The important thing to remember is that small shifts can really add up to have big results over time.
It’s about taking it one step at a time and staying consistent with your actions and committed to the overall goal of improving your gut health.
Working with a functional medicine practitioner or a registered dietitian/nutritionist who specializes in gut health can help you improve your gut health more quickly!
What are symptoms of an unhealthy gut?
While some symptoms make it obvious to tell that your gut health isn’t in tip top shape, there are some symptoms of an unhealthy gut that you may not realize have anything to do with gut health.
But they do, and if you have any of them, you may want to consider improving your gut health to get some relief.
Here are some of the obvious and not-so-obvious clues your gut health may be off-balance:
- Excessive gas
- Heartburn or reflux
- General indigestion
- Chronic constipation
- Abdominal pain and cramping
- Food intolerances or sensitivities
- Regular fatigue/lack of energy
- Brain fog or feeling like you can’t think clearly
- Lack of focus
- Memory challenges
- Excessive sugar cravings
- Difficulty losing weight or maintaining a healthy weight
- Unexplained weight loss
- Joint pain or general achiness that you can’t pinpoint a cause for
- Depression (even if it seems mild)
- Difficulty controlling your mood
- Unexplained skin rashes
- Itchy skin
- Prone to catching cold or flu viruses or other common illnesses
- Seasonal allergies
I know it can be hard to wrap your mind around the connection of gut health with some of these symptoms that don’t seem to have anything to do with gut health.

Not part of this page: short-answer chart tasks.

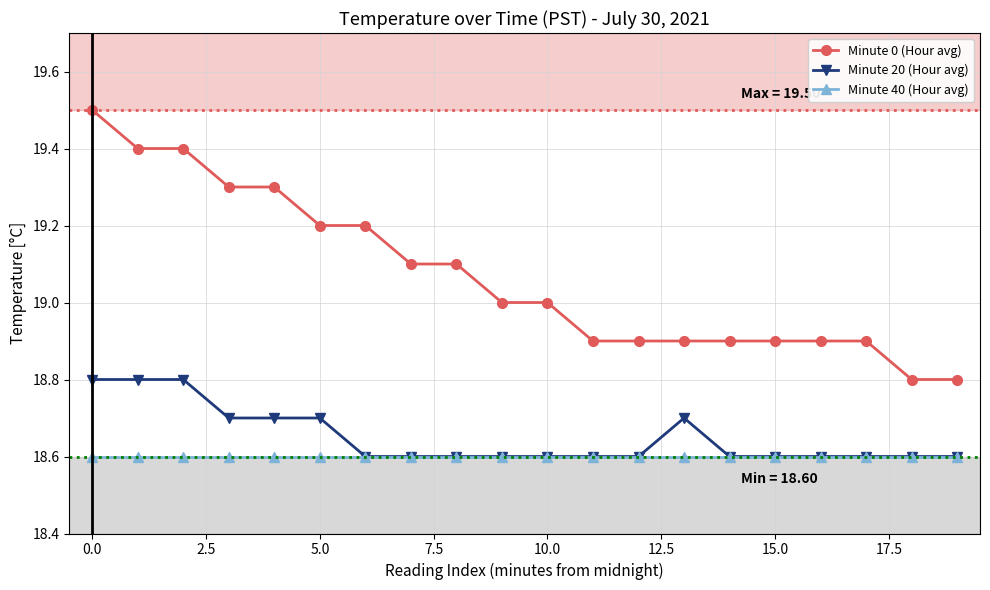

True or false: Minute 40 (Hour avg) and Minute 0 (Hour avg) intersect in this chart.

False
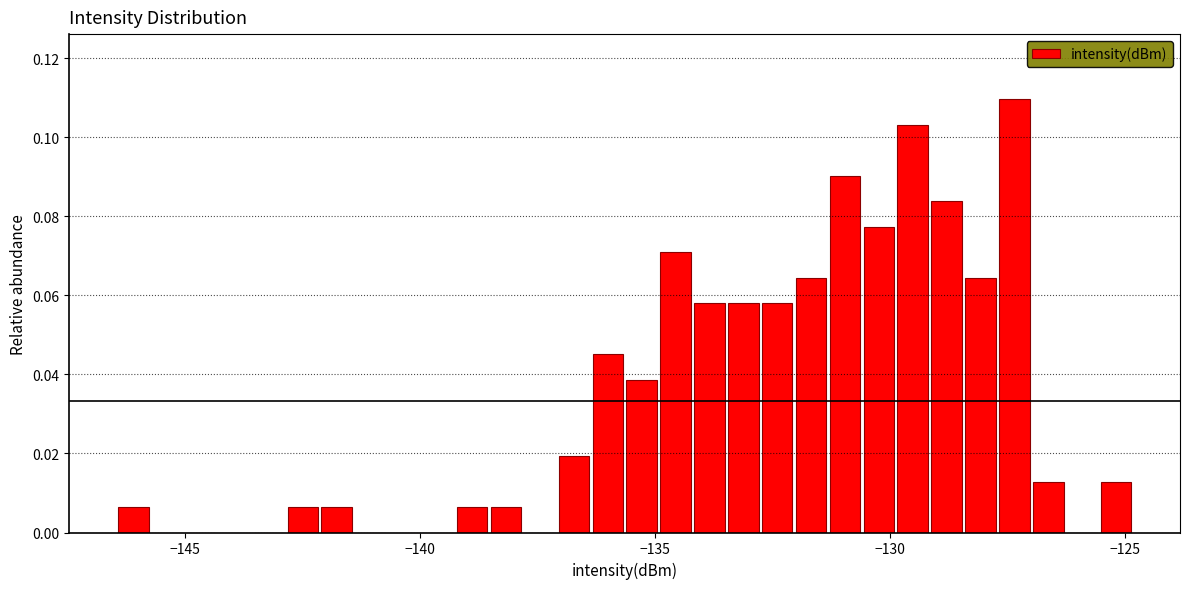

Around what value on the x-axis is the tallest bar? Give the approximate position of its centre, as read against the axis.

-127.5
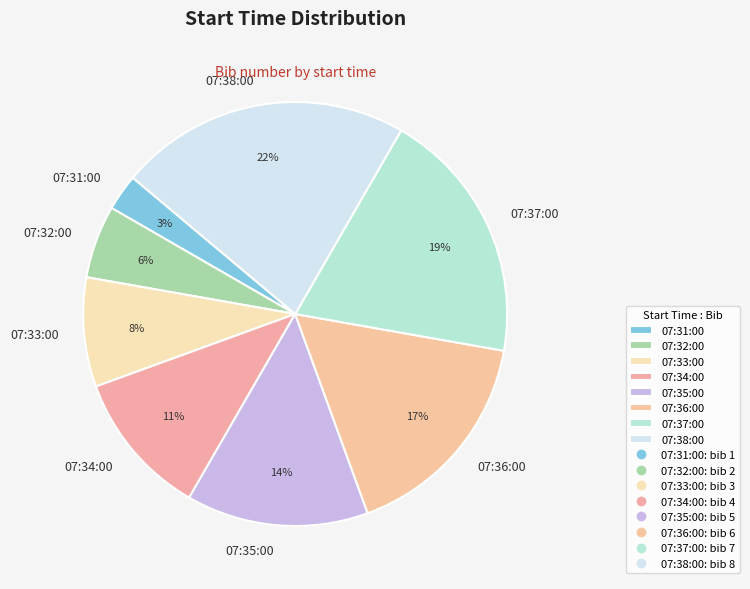

Does 07:37:00 represent more than half of the total?

No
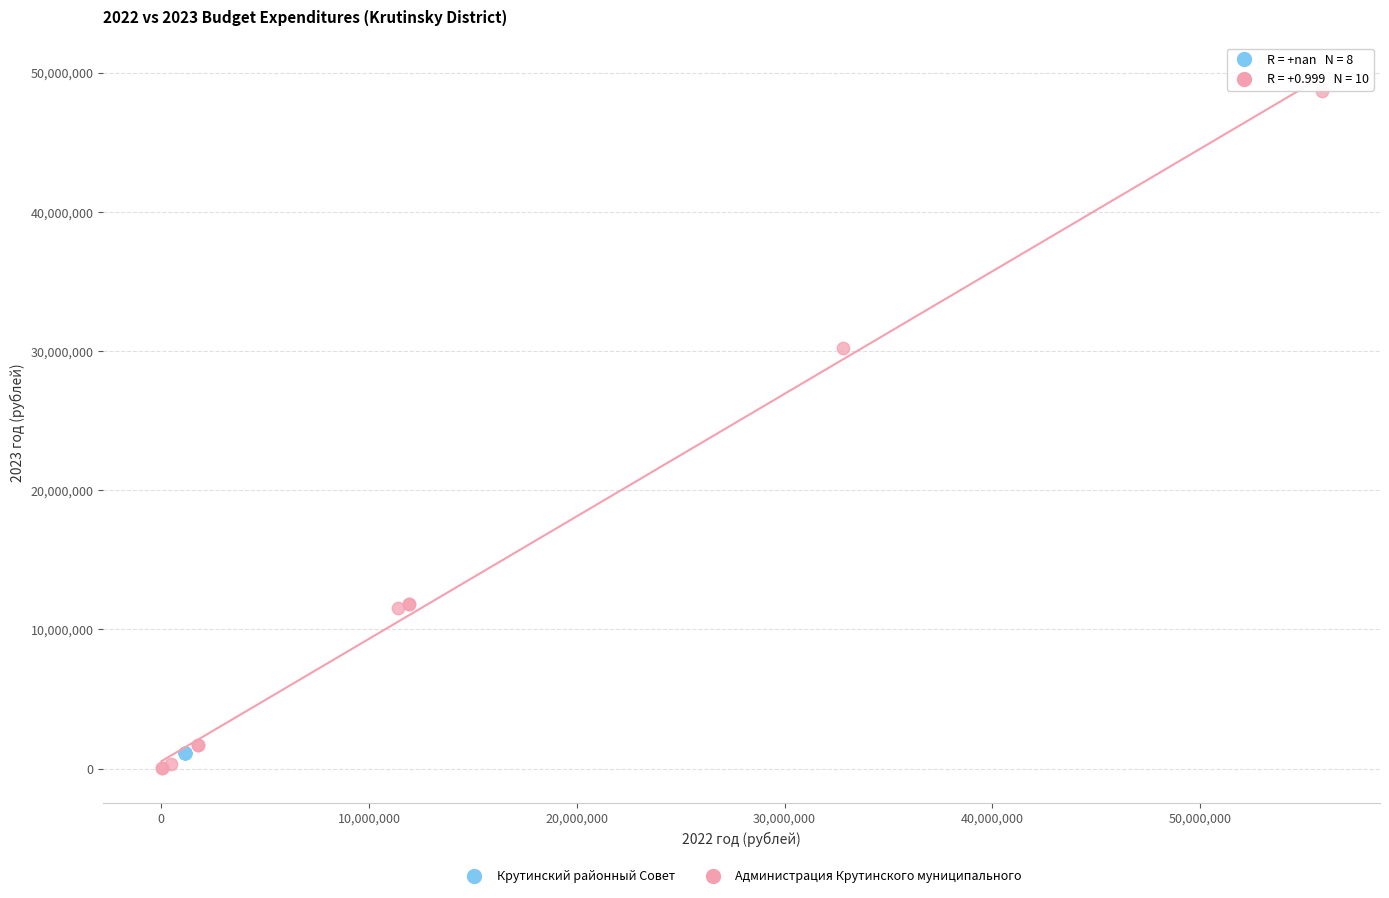

Which series reaches the maximum Y coordinate?

Администрация Крутинского муниципального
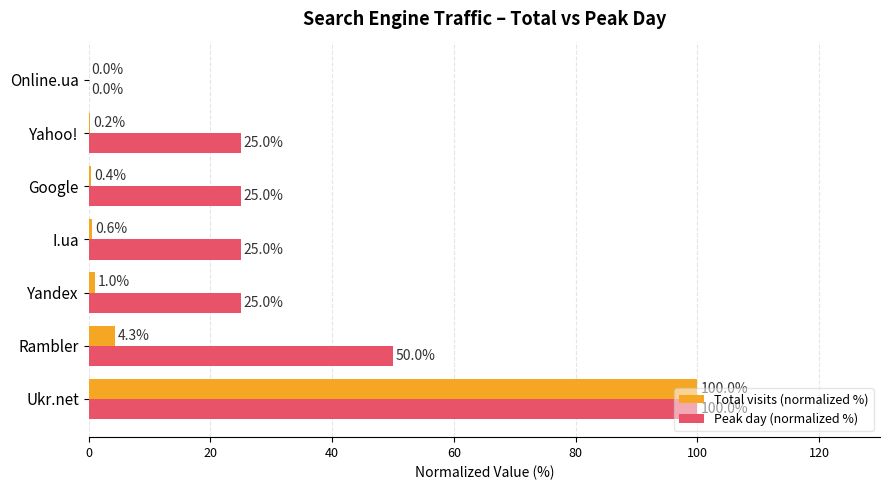

Which series changed the most between I.ua and Google?

Total visits (normalized %)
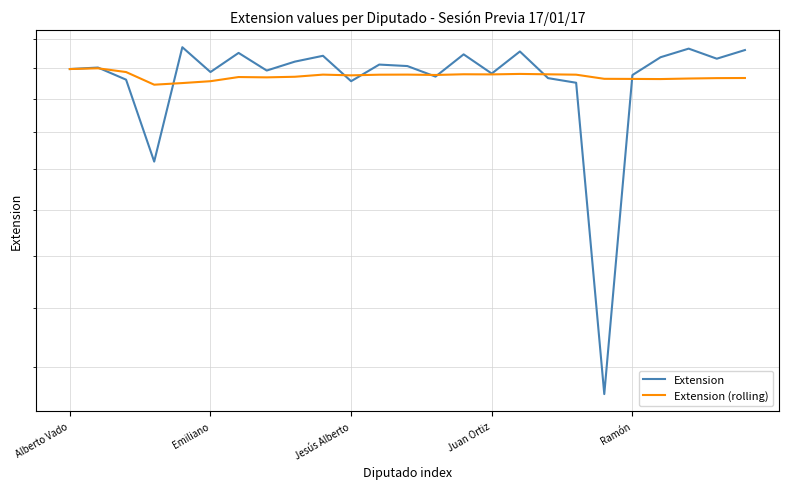

Does the chart have visible grid lines?

Yes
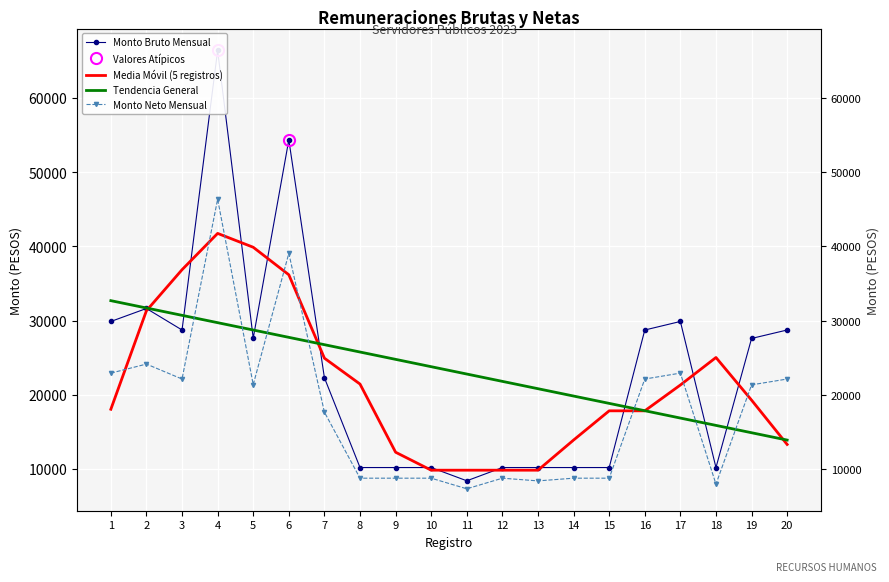

What is the difference between the second highest and minimum values in the Monto neto series?

31731.5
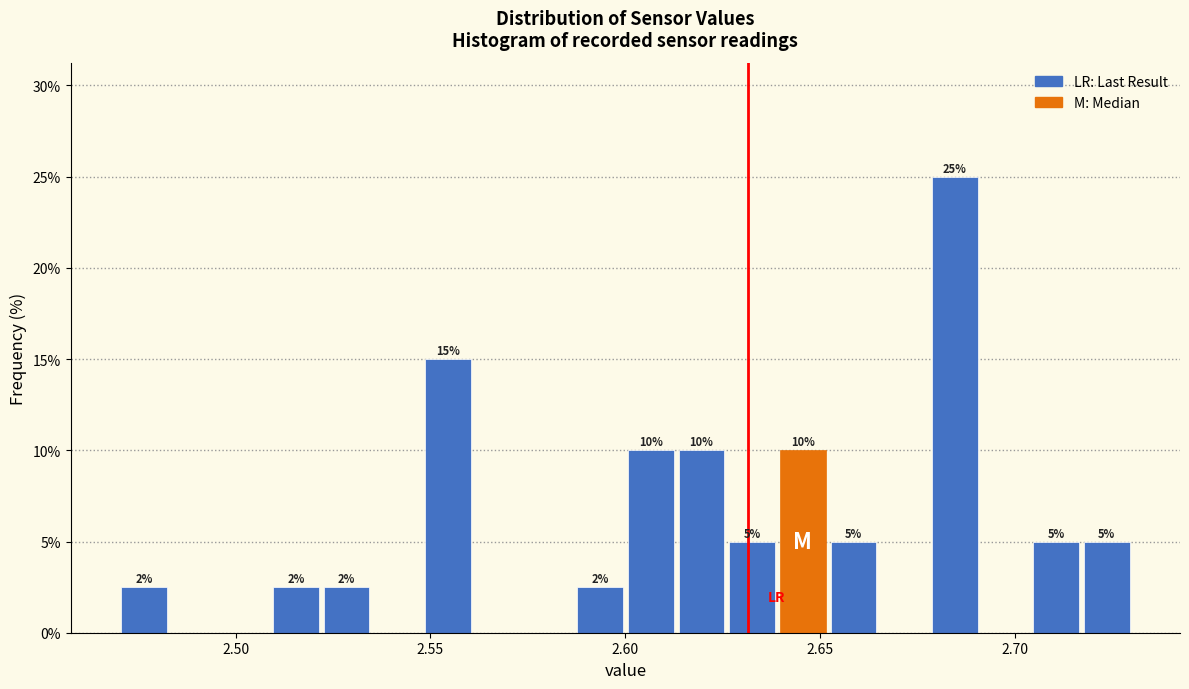

Read against the x-axis, roughly where is the centre of the tallest bar?

2.685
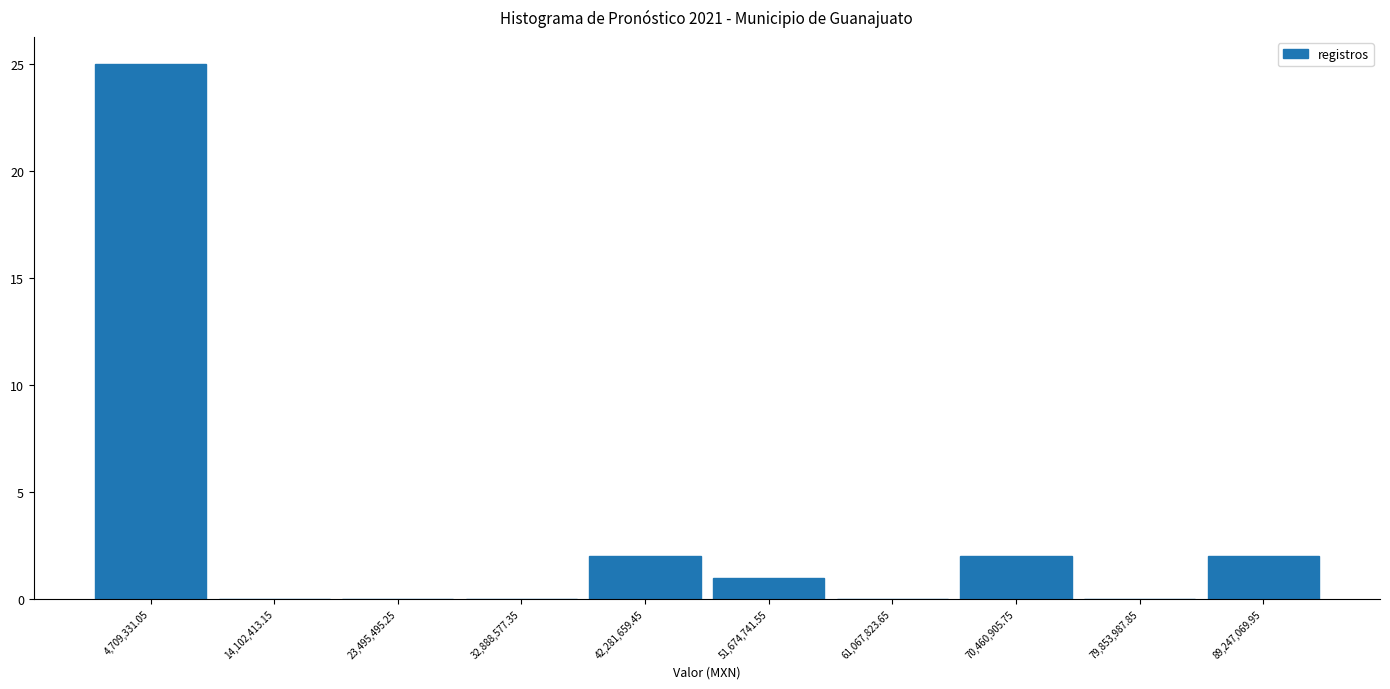

Over which range of the x-axis is the bar tallest?

0 to 9000000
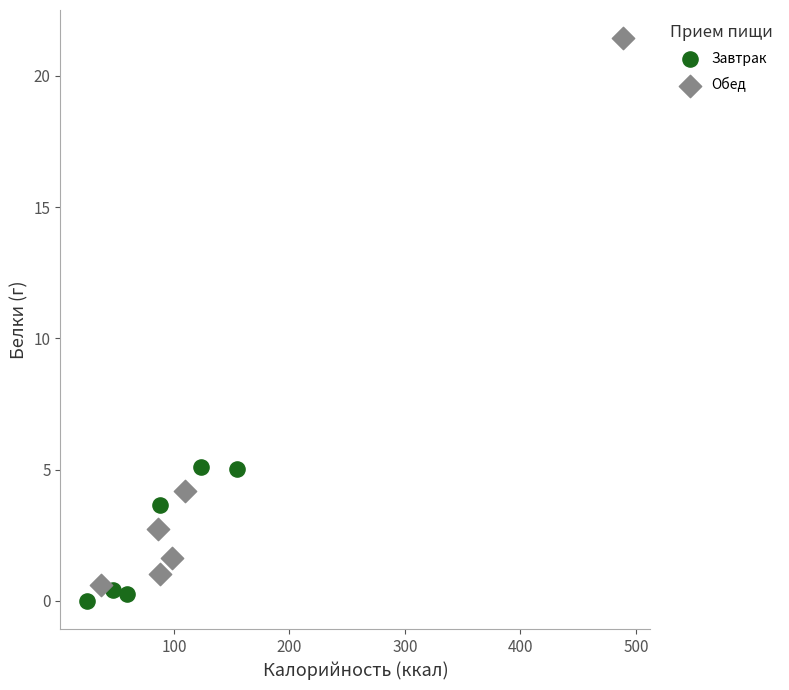

Which series has the widest spread of Y values?

Обед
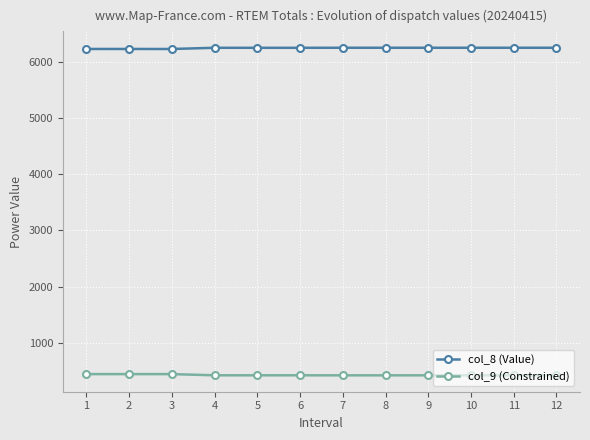

True or false: col_8 (Value) and col_9 (Constrained) cross at least once.

False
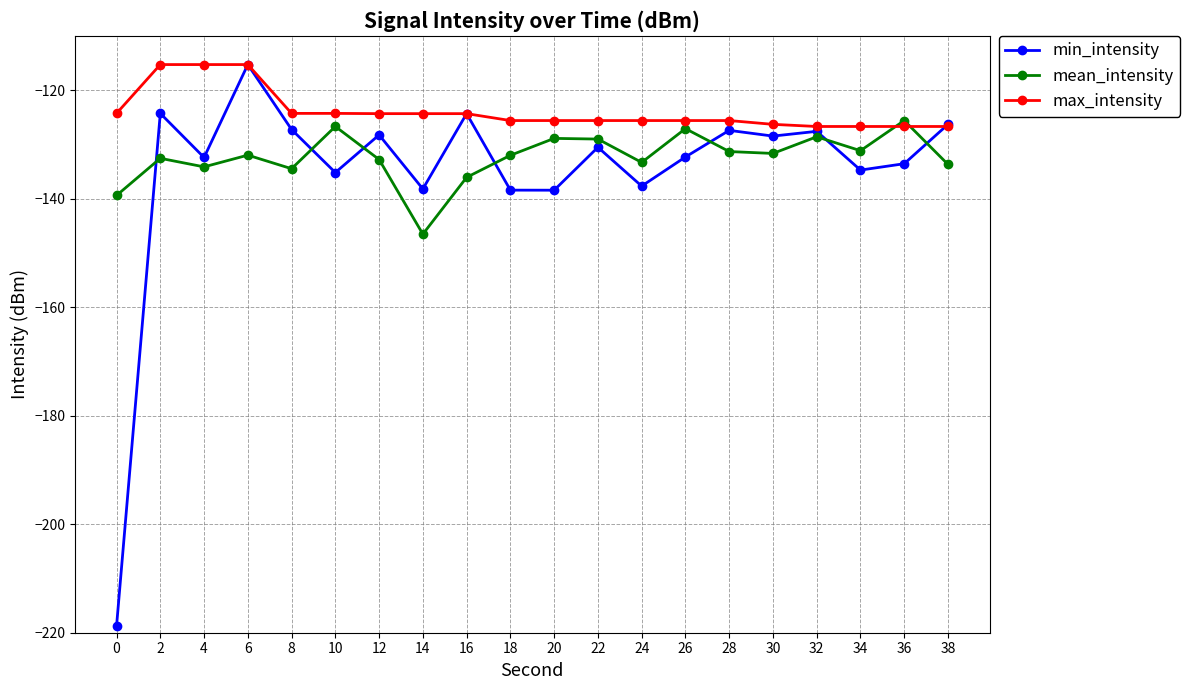

Is it true that min_intensity equals -130.6 at 22?

True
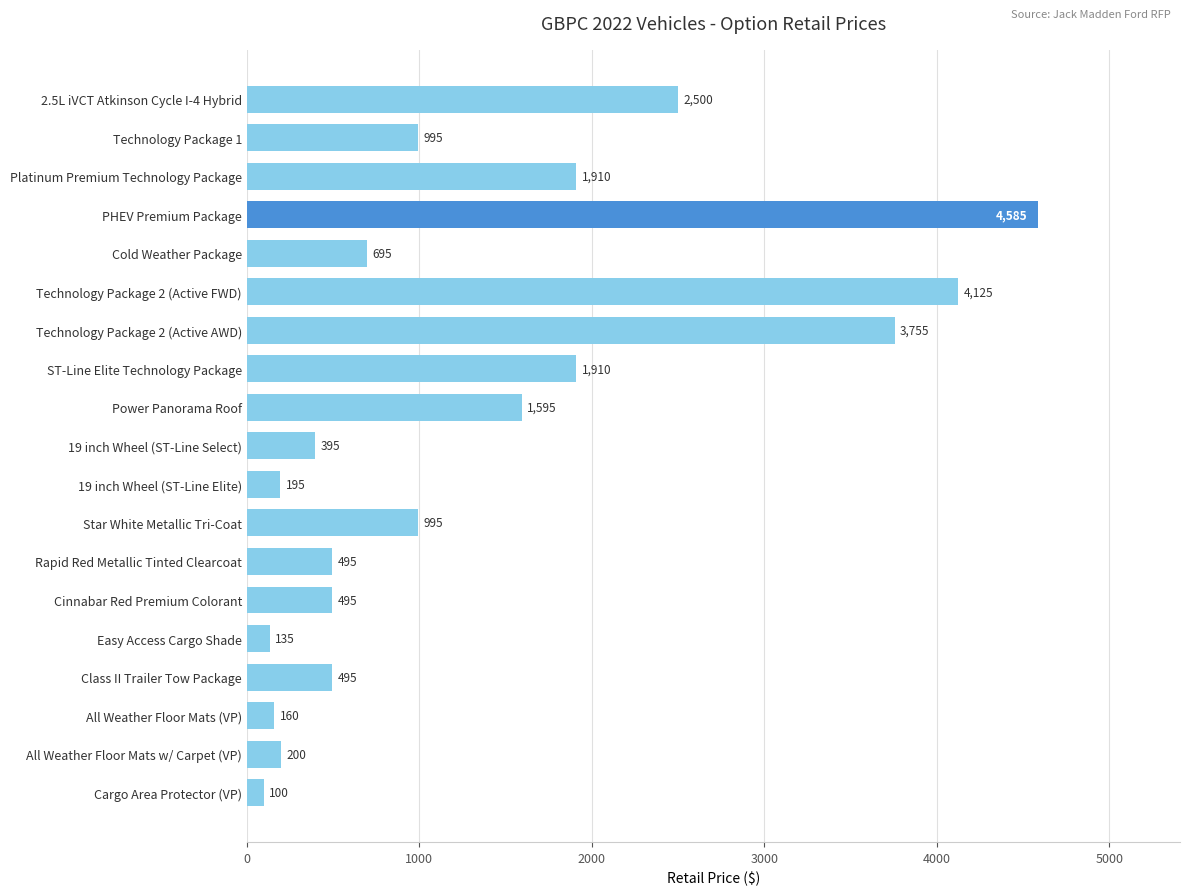

The chart shows a value of 349 at Power Panorama Roof. True or false?

False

Keep in mind that as you take steps to improve your gut health, you can start to see relief from several of the symptoms you may be experiencing.
And remember, if improving your gut health seems like an impossible hurdle to jump, take it one step at a time.
Focusing on the health of your gut is one of the best things you can do for your overall health and wellness. Make it a priority, starting today!